Lunotriquetral (LT) instability results from a disruption of the dorsal and palmar LT interosseous complex. A spectrum of pathology is possible, proportional to the magnitude and acuity of ligamentous disruption. Degenerative membrane perforation may be asymptomatic. Partial tears of the LT membrane may produce dynamic instability, and complete ligament dissociation may produce a static VISI pattern.
Lunotriquetral instability most commonly follows a specific injury. Hyperextension at the wrist is a common mechanism. Weakness and a decreased range of motion are usually present. Pain is precipitated with radial-ulnar deviation, and sometimes a "clunk" is audible. The individual may perceive instability or a giving-way sensation. Ulnar paresthesias are occasionally present.

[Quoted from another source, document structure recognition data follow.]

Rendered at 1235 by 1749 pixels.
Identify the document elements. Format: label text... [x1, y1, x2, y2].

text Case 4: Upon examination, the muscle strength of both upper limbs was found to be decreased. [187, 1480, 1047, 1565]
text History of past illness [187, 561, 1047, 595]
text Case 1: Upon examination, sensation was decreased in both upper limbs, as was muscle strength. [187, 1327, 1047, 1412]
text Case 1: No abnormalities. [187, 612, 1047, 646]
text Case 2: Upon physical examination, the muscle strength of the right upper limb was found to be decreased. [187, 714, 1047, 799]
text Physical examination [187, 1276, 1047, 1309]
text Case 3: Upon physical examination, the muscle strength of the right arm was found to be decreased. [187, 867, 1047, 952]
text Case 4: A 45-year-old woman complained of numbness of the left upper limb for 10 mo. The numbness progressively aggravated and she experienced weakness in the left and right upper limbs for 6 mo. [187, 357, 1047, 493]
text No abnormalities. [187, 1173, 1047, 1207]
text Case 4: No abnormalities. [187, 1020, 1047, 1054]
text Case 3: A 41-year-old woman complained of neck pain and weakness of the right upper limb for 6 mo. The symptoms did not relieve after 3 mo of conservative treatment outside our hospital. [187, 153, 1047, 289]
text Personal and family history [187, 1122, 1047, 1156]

Three provocative maneuvers for LT instability have been described: the compression, ballottement, and shear tests. Compression of the triquetrum in the ulnar snuffbox using a radially directed force may elicit pain, suggesting LT or triquetrohamate pathology. Ballottement of the LT ligament is performed by grasping the pisotriquetral unit
between the thumb and index finger of one hand and the lunate between the thumb and index of the other. An anteroposterior translation motion is performed between these bones. Pain and dorsal palmar laxity greater than that on the opposite side signify a positive test. The shear test is performed with the elbow supported on the hand table and the forearm in neutral rotation. The examiner's contralateral thumb is placed dorsally over the lunate as the ipsilateral thumb loads the pisotriquetral joint from the palmar side (Fig. 64—2). The test is positive when pain, crepitance, or abnormal LT mobility is elicited. Comparison with the contralateral wrist is important for all provocative tests.
A variety of imaging studies can support a diagnosis of LT instability. Standard anteroposterior radiographs may be normal in partial tears. Findings in complete dissociation include disruption of Gilula's arcs, proximal triquetral translation, and LT overlap. Unlike scapholunate dissociation, a widening of the interosseous interval is not visualized. Positive ulnar variance should be noted. When present, it may be the cause of an attritional LT tear and require treatment.
Arthroscopy has both a diagnostic and therapeutic role. Direct inspection and palpation of the LT ligament, TFCC, capsular structures, and articular surfaces allows accurate diagnosis of LT pathology. Midcarpal arthroscopy is important for the assessment of LT stability.